The Database reference article from the English Wikipedia on 24-Apr-2004
(provided by Fixed Reference: snapshots of Wikipedia from wikipedia.org)

Database

A database is an information set with a regular structure. A database is usually but not necessarily stored in some machine readable format accessed by a computer. There are a wide variety of databases, from simple tables stored in a single file to very large databases with many millions of records, stored in rooms full of disk drives.

Databases resembling modern versions were first developed in the 1960s. A pioneer in the field was Charles Bachman.

The most useful way of classifying databases is by the programming model associated with the database. Several models have been in wide use for some time. Historically, the hierarchical model was implemented first, then the network model, then the relational model overcame with the so-called flat model accompanying it for low-end usage.

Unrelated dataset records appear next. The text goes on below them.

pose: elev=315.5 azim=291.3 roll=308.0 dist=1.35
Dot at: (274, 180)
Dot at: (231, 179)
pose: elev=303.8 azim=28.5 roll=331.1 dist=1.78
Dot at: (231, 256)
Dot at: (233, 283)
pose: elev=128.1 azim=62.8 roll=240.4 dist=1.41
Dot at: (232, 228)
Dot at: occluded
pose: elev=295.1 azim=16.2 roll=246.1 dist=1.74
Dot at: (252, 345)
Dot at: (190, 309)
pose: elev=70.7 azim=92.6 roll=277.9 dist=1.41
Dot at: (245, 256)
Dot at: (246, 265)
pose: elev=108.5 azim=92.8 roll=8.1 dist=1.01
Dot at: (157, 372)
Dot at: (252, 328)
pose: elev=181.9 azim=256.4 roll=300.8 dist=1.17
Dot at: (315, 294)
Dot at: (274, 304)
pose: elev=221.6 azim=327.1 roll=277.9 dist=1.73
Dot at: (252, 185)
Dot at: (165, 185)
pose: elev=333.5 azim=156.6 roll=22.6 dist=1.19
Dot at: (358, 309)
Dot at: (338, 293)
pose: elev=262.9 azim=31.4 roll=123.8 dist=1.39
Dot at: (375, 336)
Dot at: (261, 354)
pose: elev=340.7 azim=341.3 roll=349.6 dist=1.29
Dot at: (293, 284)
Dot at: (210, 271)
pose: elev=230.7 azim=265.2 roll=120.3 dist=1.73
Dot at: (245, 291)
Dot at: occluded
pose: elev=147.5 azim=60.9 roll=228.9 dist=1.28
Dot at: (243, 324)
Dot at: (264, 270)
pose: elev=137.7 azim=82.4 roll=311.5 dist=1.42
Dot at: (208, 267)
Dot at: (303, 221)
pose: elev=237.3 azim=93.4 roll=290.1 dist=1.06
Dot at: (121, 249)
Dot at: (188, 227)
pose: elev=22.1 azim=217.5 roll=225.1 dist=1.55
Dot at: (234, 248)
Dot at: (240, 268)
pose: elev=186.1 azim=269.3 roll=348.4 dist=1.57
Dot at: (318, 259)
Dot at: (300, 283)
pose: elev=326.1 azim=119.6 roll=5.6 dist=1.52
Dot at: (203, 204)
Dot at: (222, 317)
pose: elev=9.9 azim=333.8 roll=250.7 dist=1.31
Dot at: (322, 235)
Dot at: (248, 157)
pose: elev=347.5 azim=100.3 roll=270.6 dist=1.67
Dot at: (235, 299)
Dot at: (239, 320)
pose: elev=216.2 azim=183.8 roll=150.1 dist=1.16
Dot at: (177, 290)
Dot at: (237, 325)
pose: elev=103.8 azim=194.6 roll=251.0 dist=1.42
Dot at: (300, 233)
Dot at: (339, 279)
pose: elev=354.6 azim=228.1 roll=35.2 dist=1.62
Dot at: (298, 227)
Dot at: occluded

The first two and the last one were never theoretised and were deemed as data models only as a contrast to the relational model, not having conceptual underpinnings of their own; they have arisen simply out of the realisation of physical constraints and programming, not data, models.

Table of contents
1 Database models
2 Implementations and indexing
3 Mapping objects into databases
4 Applications of databases
5 Transactions and concurrency
6 See also
7 References

Database models

The flat (or table) model consists of a single, two-dimensional array of data elements, where all members of a given column are assumed to be similar values, and all members of a row are assumed to be related to one another. For instance, columns for name and password might be used as a part of a system security database. Each row would have the specific password associated with a specific user. Columns of the table often have a type associated with them, defining them as character data, date or time information, integers, or floating point numbers. This model is the basis of the spreadsheet.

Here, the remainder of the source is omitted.